--- Text block ---

★ ★ ★

In the more general case, there is not necessarily any good manual
method of simplifying the summation. It can help a lot to have a
symbolic mathematics package.

For example, suppose the inner sum is exp(-(n-m)/k)

maple> simplify(sum(sum(sum(exp(-(n-m)/k),m=a..b),n=c..d),k=e..f))
assuming a>=0,a<=b, c>=0,c<=d, e>=0,e<=f;

-sum(exp(1/k)*(exp((-d+b)/k)-exp((-d-1+a)/k)-exp((-c+b+1)/k)+exp((-c+a)/k))/(-\
1+exp(1/k))^2,k = e .. f)

maple> simplify(eval(%,[a=0,b=999,c=0,d=999]));

sum((-2+exp(-1000/k)+exp(1000/k))/(-1+exp(1/k))^2*exp(1/k),k = e .. f)

But that's as far as maple can take it symbolically. If you substitute
in particular upper and lower bounds, maple will construct the addition,
a whole bunch of terms of the form
(-2+exp(-1000/19)+exp(1000/19))/(-1+exp(1/19))^2*exp(1/19)

★ ★ ★

--- Written instruction 1 ---
Can you rewrite the records as a two-column CSV with the columns field and value, one row per line, each line's field name and value in its own quoted field and any line breaks turned into spaces? Begin at the line that contains "name author: (L.) Barberá et al." and stop after the line that contains "state / province: Arizona".
The text and the records have no connection to each other.

[Dataset items]
★ ★ ★

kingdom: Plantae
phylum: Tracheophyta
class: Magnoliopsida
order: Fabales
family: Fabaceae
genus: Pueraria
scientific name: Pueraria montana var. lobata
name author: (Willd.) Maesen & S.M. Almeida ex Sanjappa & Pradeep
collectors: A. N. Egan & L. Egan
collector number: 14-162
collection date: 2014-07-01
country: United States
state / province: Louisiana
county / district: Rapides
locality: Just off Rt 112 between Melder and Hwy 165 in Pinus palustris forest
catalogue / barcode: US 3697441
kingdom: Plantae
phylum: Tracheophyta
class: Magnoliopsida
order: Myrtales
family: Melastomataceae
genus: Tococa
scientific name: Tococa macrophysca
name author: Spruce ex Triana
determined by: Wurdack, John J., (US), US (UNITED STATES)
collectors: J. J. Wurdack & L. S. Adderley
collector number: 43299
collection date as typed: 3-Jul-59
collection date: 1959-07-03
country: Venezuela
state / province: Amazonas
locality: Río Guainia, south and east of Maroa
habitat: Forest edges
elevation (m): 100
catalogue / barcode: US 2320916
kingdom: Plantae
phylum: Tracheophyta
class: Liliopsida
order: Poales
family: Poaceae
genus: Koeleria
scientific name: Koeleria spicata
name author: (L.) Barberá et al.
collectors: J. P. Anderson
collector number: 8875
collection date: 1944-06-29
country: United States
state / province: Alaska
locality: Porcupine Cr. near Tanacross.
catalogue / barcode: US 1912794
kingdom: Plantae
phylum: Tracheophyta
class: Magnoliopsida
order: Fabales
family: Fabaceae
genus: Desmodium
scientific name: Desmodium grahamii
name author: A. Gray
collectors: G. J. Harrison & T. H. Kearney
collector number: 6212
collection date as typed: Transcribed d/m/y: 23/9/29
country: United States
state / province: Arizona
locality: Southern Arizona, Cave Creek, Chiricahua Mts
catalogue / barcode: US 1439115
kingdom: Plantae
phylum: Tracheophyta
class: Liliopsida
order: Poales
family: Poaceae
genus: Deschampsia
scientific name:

★ ★ ★

--- Written instruction 2 ---
Could you give the summation excerpt again, beginning at the words "assuming a>=0,a<=b, c>=0,c<=d, e>=0,e<=f;" and stopping after "(-2+exp(-1000/19)+exp(1000/19))/(-1+exp(1/19))^2*exp(1/19)", with "maple" renamed to "the solver" throughout?

--- Exercise result 1 ---
field,value
"name author:","(L.) Barberá et al."
"collectors:","J. P. Anderson"
"collector number:","8875"
"collection date:","1944-06-29"
"country:","United States"
"state / province:","Alaska"
"locality:","Porcupine Cr. near Tanacross."
"catalogue / barcode:","US 1912794"
"kingdom:","Plantae"
"phylum:","Tracheophyta"
"class:","Magnoliopsida"
"order:","Fabales"
"family:","Fabaceae"
"genus:","Desmodium"
"scientific name:","Desmodium grahamii"
"name author:","A. Gray"
"collectors:","G. J. Harrison & T. H. Kearney"
"collector number:","6212"
"collection date as typed:","Transcribed d/m/y: 23/9/29"
"country:","United States"
"state / province:","Arizona"

--- Exercise result 2 ---
assuming a>=0,a<=b, c>=0,c<=d, e>=0,e<=f;

-sum(exp(1/k)*(exp((-d+b)/k)-exp((-d-1+a)/k)-exp((-c+b+1)/k)+exp((-c+a)/k))/(-\
1+exp(1/k))^2,k = e .. f)

the solver> simplify(eval(%,[a=0,b=999,c=0,d=999]));

sum((-2+exp(-1000/k)+exp(1000/k))/(-1+exp(1/k))^2*exp(1/k),k = e .. f)

But that's as far as the solver can take it symbolically. If you substitute
in particular upper and lower bounds, the solver will construct the addition,
a whole bunch of terms of the form
(-2+exp(-1000/19)+exp(1000/19))/(-1+exp(1/19))^2*exp(1/19)